• **Exercise**
What number of lines in the entries below include the string "casing"? Respond with that number alone.

• **Provided material**
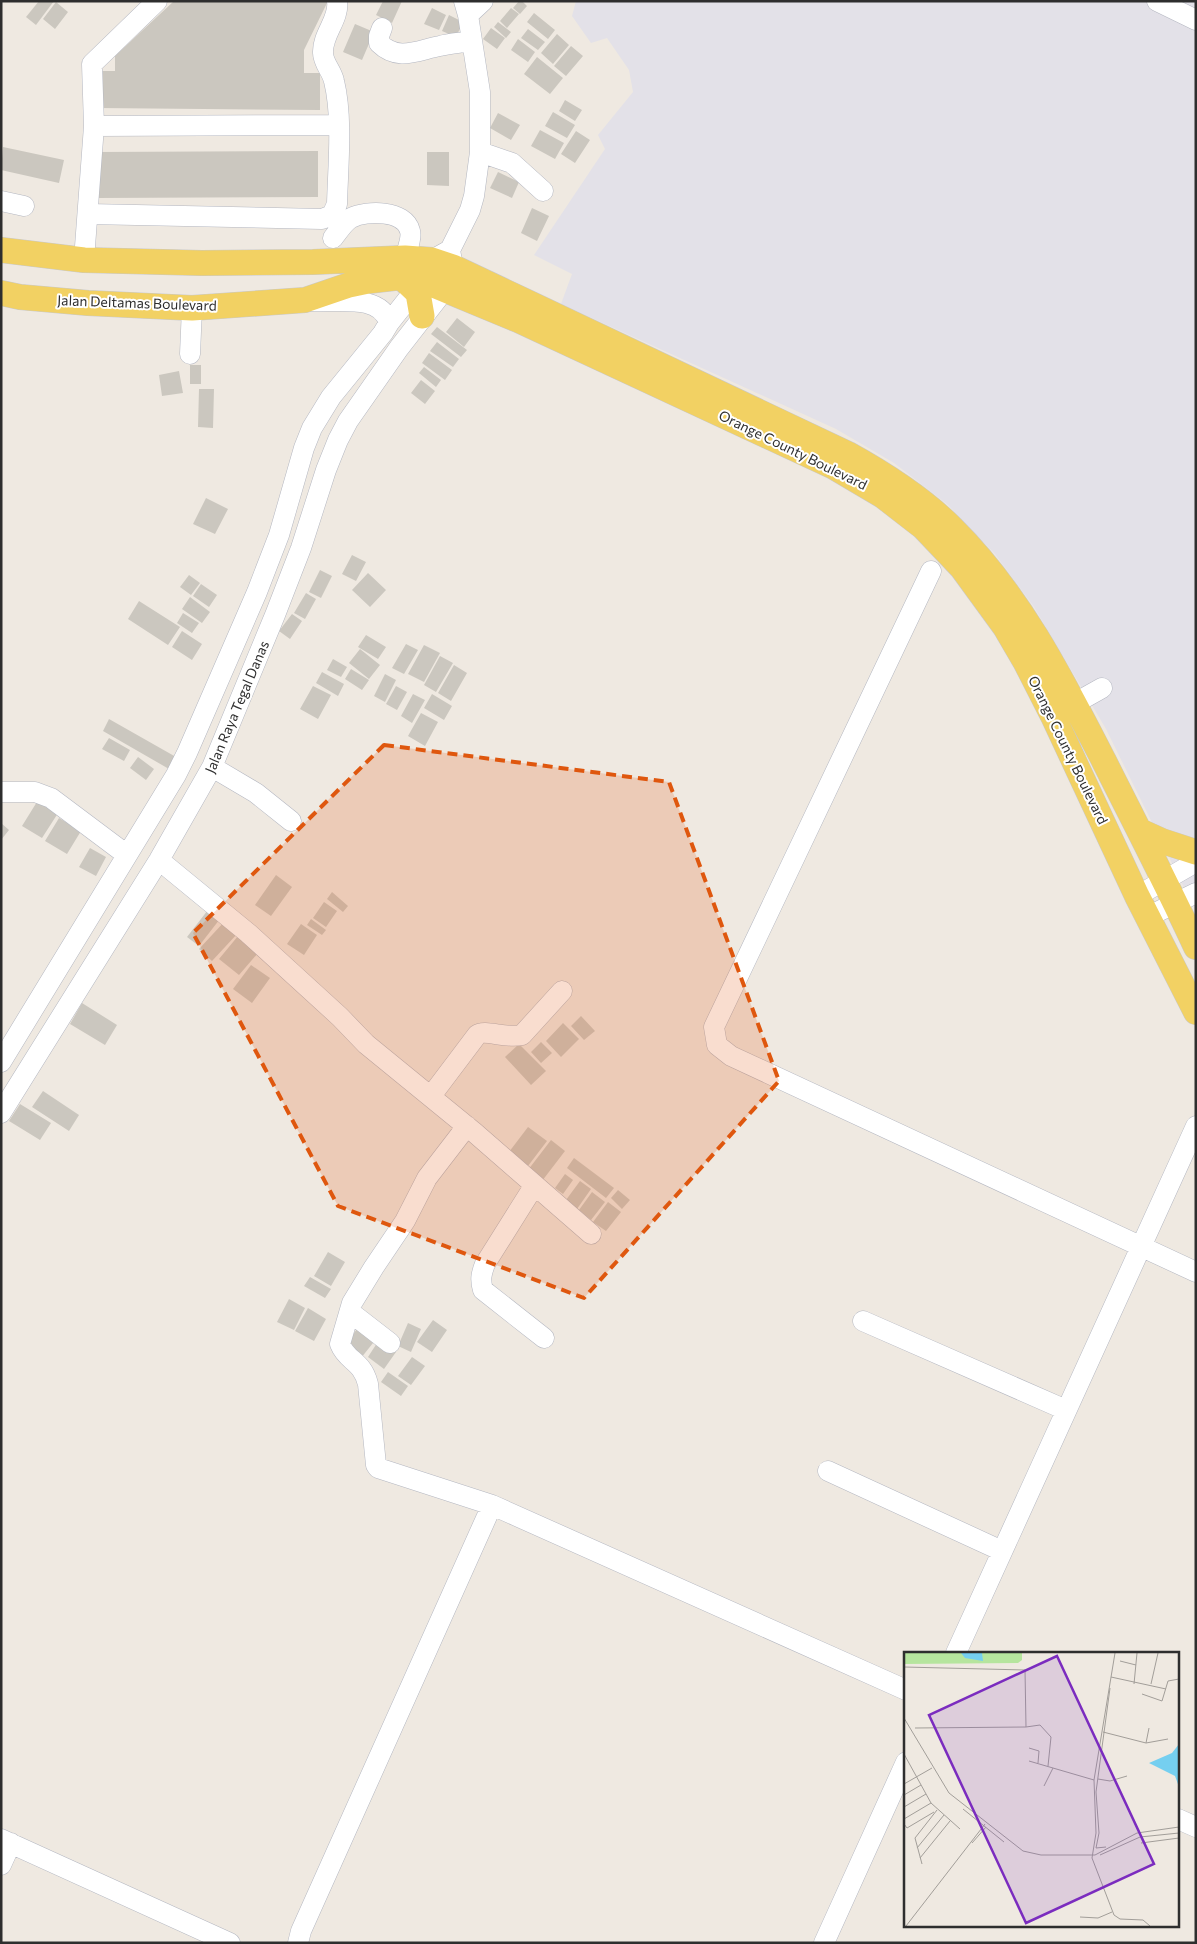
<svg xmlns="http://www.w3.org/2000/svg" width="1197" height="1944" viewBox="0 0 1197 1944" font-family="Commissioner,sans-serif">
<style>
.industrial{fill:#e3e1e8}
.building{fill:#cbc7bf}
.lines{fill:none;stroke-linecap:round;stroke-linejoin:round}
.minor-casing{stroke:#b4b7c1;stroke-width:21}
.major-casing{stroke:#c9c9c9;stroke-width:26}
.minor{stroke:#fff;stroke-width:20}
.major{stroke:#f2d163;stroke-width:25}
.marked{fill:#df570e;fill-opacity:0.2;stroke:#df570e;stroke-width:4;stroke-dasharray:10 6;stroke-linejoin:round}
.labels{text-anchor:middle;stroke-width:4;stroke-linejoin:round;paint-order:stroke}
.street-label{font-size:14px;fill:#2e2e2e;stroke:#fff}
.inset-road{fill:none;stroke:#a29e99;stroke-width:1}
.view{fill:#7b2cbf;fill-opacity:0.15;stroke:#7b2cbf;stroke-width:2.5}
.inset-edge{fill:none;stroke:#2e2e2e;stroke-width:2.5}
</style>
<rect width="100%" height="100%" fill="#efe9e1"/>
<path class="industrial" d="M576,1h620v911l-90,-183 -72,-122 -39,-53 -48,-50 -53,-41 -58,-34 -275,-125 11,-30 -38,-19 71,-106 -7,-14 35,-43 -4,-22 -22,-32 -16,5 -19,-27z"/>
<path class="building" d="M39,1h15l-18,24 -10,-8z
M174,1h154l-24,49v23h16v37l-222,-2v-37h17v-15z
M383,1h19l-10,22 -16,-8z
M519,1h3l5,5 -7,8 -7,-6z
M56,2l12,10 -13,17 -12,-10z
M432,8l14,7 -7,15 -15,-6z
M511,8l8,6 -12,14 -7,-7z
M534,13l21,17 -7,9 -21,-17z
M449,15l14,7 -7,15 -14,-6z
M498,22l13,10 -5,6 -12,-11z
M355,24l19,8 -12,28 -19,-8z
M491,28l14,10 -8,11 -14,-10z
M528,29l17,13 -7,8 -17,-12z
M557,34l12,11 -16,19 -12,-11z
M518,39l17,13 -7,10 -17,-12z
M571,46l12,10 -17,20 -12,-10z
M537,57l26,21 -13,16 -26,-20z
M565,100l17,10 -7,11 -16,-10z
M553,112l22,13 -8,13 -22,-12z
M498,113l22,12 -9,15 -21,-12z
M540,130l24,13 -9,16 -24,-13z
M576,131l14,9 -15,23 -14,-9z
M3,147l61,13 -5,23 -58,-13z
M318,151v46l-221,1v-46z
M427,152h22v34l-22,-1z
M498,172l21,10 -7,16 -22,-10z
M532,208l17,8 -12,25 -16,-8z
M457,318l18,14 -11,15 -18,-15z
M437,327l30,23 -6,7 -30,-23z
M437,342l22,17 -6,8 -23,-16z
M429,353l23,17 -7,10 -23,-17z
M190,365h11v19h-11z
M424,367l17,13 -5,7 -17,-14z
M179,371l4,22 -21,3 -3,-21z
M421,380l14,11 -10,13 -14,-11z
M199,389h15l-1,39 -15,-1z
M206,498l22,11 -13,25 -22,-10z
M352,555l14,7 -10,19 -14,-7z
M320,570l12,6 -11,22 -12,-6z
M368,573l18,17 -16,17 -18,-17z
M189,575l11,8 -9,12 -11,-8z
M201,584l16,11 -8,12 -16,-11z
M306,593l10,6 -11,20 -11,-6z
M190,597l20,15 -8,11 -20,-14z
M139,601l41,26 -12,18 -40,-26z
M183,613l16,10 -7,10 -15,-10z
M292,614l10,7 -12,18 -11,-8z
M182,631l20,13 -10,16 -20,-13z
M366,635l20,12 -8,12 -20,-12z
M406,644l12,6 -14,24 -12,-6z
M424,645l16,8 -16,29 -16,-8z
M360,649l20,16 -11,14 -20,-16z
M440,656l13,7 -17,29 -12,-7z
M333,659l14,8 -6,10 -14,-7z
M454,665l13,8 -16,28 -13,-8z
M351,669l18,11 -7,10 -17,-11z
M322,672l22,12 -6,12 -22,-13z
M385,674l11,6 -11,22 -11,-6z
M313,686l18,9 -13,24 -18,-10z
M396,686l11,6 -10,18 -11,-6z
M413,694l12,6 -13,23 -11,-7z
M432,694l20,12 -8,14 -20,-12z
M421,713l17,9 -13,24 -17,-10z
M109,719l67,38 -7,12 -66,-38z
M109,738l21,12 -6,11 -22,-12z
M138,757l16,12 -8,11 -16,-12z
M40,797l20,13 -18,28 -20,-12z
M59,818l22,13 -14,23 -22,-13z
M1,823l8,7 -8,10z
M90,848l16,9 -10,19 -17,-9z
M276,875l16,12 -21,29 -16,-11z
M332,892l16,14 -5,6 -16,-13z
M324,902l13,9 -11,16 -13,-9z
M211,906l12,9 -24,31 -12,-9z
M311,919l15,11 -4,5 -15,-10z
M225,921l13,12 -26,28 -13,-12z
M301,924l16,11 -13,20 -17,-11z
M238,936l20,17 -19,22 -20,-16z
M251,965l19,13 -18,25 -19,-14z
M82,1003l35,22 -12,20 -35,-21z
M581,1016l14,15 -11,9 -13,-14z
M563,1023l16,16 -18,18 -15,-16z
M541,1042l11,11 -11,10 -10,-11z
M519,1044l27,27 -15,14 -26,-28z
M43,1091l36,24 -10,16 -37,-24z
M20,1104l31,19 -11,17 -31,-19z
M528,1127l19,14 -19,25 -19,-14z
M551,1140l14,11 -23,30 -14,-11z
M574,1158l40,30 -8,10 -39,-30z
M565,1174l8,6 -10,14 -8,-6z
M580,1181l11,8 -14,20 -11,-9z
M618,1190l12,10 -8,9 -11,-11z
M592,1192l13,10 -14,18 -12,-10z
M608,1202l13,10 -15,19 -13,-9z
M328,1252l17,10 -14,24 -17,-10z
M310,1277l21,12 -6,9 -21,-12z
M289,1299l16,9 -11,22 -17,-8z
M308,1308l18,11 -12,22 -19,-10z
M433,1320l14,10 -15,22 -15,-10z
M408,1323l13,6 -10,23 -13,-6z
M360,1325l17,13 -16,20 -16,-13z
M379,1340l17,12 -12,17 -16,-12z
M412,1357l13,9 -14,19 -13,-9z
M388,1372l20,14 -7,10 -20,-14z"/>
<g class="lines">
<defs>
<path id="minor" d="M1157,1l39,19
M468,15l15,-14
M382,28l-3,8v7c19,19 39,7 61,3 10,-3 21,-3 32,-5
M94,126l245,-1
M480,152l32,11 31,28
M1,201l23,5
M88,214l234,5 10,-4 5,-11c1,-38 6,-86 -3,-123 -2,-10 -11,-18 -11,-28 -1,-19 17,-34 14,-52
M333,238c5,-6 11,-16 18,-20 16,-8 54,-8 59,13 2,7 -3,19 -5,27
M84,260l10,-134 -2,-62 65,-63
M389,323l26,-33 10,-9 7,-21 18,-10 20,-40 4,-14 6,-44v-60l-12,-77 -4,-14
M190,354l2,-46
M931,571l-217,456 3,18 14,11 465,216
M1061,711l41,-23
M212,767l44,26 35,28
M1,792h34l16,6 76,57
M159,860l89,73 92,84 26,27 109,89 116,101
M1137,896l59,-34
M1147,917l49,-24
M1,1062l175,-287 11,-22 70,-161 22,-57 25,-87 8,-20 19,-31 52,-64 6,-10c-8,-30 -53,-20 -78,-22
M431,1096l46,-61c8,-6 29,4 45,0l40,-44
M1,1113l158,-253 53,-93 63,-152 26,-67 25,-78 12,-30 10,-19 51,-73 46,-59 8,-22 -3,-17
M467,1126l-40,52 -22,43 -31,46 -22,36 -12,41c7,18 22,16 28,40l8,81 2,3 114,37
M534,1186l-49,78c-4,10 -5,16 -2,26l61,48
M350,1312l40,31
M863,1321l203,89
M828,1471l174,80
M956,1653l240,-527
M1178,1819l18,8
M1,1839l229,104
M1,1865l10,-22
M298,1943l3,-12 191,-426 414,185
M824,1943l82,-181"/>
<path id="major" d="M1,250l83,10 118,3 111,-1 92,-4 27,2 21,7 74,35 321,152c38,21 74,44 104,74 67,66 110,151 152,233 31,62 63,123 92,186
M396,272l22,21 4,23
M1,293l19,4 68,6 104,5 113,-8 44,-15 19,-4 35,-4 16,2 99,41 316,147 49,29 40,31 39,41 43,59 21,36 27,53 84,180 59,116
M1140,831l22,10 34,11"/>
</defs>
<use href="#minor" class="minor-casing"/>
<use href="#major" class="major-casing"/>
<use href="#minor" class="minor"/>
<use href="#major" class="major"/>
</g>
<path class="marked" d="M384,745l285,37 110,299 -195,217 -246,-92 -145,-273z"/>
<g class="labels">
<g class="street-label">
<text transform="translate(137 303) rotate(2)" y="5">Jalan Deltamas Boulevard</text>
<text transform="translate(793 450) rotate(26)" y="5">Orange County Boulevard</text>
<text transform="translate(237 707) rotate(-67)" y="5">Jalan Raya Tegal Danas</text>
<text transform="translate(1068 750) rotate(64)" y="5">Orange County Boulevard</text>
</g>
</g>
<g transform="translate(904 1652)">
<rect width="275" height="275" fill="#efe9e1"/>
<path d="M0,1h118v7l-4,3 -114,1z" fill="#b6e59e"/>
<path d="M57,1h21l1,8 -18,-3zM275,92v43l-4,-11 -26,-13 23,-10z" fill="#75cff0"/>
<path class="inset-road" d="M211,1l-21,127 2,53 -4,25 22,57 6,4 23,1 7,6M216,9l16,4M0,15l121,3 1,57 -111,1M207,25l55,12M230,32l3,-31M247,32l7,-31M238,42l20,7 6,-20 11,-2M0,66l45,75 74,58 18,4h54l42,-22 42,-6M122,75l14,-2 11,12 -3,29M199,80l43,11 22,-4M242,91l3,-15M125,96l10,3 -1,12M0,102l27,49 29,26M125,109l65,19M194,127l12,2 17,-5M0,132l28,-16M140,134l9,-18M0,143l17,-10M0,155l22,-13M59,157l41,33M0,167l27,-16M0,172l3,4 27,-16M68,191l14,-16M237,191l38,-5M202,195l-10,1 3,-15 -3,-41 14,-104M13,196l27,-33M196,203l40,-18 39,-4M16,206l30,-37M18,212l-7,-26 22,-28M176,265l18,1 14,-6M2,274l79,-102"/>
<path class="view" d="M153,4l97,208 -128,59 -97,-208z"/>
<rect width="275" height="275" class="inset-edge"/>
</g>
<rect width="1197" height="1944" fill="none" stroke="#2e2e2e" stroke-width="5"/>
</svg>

• **Result of this exercise**
4